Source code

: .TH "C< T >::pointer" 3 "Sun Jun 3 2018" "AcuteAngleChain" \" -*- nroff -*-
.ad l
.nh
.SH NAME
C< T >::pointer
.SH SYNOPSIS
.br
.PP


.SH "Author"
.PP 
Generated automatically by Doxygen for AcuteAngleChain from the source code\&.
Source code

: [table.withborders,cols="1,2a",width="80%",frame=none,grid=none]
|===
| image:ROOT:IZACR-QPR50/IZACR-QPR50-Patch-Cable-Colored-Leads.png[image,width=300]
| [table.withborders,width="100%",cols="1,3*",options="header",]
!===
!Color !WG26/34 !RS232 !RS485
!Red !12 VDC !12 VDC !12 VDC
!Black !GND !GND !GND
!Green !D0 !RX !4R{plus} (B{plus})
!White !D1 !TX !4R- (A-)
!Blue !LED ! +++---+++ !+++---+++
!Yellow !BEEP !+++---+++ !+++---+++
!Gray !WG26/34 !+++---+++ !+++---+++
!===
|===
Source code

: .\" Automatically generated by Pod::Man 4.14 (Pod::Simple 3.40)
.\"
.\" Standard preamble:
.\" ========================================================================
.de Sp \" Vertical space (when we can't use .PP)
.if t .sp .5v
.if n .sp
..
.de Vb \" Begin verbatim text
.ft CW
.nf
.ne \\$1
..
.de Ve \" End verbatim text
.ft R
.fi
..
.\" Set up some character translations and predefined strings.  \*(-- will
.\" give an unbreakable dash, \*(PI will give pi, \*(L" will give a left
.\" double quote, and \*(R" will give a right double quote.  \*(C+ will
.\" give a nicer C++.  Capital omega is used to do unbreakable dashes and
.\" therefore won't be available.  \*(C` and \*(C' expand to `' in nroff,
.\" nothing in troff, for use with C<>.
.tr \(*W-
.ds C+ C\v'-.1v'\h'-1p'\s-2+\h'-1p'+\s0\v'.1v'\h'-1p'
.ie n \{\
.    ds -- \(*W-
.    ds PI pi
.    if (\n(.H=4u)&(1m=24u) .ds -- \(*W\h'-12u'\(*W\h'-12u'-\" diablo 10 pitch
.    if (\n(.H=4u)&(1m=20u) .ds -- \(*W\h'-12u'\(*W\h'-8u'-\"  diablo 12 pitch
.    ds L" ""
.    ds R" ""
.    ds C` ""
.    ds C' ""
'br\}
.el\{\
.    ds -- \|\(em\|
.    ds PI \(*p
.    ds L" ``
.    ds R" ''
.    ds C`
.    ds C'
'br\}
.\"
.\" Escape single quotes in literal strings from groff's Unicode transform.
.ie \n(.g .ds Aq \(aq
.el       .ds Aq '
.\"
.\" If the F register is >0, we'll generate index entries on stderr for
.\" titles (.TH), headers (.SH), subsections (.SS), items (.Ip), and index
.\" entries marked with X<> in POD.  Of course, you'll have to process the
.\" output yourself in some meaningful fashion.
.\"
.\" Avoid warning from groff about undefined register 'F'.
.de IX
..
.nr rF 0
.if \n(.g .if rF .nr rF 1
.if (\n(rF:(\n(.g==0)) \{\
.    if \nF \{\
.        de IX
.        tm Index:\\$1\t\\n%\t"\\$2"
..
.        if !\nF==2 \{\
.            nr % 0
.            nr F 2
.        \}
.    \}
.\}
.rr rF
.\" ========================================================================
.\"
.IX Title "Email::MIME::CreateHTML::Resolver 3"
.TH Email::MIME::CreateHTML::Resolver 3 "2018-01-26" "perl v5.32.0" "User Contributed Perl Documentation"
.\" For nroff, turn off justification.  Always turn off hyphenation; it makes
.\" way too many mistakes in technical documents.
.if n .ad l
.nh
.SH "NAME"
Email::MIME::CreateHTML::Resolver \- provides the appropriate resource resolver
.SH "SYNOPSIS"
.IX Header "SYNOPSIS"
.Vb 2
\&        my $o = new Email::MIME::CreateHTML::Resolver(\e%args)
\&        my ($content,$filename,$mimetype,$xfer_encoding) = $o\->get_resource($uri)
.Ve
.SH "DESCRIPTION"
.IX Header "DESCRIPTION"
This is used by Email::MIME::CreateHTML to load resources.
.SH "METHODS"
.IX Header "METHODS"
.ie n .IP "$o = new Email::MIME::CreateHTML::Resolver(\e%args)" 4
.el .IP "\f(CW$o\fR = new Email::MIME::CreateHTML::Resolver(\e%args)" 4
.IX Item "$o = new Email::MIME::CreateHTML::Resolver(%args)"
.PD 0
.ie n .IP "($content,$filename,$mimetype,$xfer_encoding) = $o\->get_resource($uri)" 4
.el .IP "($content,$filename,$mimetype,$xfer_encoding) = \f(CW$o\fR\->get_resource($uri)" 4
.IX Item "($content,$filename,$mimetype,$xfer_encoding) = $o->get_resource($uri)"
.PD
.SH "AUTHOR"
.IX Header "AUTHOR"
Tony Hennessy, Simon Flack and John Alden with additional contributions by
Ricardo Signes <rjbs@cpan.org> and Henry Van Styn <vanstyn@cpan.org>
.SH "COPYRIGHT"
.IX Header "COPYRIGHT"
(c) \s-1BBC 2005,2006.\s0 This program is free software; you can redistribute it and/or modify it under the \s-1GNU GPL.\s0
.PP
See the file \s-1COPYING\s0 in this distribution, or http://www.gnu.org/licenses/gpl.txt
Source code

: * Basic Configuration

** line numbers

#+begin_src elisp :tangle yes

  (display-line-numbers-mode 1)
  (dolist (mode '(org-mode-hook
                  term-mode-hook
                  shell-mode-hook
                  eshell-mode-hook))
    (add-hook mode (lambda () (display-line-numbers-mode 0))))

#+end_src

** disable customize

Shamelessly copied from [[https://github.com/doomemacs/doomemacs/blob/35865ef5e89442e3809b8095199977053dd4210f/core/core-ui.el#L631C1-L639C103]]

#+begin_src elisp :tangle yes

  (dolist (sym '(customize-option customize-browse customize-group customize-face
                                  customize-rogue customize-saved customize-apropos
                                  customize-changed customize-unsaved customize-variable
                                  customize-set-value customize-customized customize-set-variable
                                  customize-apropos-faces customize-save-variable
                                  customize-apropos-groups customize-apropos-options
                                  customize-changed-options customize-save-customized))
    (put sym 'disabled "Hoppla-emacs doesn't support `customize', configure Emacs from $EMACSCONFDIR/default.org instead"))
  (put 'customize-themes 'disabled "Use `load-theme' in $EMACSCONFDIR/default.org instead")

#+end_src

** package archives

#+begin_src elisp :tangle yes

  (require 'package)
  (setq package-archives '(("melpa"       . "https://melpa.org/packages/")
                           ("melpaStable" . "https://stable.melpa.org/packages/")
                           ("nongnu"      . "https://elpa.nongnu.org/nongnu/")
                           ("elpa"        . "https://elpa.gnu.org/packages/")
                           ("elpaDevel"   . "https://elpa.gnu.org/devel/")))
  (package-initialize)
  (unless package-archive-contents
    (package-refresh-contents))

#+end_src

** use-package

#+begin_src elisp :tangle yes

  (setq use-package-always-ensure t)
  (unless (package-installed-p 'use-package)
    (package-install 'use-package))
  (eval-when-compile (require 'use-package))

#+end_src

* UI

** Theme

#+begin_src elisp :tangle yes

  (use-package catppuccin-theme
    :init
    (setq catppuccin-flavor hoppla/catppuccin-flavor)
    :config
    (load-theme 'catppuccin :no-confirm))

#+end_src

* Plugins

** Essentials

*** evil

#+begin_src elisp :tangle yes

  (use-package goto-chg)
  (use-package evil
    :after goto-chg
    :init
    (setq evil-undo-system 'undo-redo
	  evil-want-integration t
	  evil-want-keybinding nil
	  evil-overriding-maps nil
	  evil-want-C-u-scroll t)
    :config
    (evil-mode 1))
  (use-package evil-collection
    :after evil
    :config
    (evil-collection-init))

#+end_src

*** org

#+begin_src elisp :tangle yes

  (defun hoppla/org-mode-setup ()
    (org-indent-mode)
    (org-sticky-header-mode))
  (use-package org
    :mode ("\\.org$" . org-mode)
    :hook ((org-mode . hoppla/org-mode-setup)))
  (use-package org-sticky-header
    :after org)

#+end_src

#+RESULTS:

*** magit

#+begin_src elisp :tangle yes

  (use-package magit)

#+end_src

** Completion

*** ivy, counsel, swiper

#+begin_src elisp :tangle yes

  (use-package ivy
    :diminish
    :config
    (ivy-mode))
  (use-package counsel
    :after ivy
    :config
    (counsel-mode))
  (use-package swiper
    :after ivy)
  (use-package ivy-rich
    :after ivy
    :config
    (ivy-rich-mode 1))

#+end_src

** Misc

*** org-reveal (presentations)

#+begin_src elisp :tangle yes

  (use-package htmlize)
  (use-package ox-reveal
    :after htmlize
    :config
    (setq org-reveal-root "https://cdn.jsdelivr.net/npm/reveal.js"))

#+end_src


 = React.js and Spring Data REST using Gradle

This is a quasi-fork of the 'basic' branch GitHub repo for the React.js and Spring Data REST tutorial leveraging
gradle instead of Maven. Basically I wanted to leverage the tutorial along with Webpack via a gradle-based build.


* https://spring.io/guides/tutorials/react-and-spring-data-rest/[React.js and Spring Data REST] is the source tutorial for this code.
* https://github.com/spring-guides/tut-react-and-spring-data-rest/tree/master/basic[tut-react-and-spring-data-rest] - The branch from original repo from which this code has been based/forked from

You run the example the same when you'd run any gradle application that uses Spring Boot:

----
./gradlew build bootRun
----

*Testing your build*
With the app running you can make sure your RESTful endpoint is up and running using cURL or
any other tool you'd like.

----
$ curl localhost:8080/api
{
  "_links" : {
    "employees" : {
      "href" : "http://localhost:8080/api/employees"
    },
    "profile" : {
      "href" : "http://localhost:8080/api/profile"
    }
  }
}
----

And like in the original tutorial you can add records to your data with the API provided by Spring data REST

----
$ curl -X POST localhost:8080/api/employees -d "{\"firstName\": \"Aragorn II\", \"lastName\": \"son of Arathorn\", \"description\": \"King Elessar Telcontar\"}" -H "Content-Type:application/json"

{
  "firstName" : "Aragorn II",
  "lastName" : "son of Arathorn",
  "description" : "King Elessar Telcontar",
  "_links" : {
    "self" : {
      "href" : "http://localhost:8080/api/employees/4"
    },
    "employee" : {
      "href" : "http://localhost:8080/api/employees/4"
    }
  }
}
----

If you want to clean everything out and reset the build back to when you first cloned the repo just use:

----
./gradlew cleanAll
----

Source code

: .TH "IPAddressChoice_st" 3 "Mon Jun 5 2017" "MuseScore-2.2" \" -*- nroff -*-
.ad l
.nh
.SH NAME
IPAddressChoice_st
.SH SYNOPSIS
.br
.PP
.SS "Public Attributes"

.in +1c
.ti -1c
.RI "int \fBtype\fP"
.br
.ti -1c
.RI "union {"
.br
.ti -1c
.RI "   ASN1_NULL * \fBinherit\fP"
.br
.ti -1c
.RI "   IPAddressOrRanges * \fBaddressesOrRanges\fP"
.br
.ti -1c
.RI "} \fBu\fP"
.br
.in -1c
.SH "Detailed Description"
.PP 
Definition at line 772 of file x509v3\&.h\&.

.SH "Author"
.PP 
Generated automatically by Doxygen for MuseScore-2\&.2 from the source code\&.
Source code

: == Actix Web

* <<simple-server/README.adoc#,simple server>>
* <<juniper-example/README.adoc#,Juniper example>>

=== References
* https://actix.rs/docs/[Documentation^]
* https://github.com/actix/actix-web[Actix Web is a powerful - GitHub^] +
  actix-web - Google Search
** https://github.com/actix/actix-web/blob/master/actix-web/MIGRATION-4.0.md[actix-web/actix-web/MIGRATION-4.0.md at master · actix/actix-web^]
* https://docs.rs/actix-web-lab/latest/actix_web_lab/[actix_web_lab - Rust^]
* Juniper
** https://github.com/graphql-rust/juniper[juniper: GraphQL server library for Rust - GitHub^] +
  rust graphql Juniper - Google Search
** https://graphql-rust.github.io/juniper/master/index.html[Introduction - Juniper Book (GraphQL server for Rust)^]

+--

## Exercise directions
Return, unchanged, the run of lines above that opens with the line containing "ivy, counsel, swiper" and closes with the line containing "(use-package htmlize)". Include both.

## Finished exercise
*** ivy, counsel, swiper

#+begin_src elisp :tangle yes

  (use-package ivy
    :diminish
    :config
    (ivy-mode))
  (use-package counsel
    :after ivy
    :config
    (counsel-mode))
  (use-package swiper
    :after ivy)
  (use-package ivy-rich
    :after ivy
    :config
    (ivy-rich-mode 1))

#+end_src

** Misc

*** org-reveal (presentations)

#+begin_src elisp :tangle yes

  (use-package htmlize)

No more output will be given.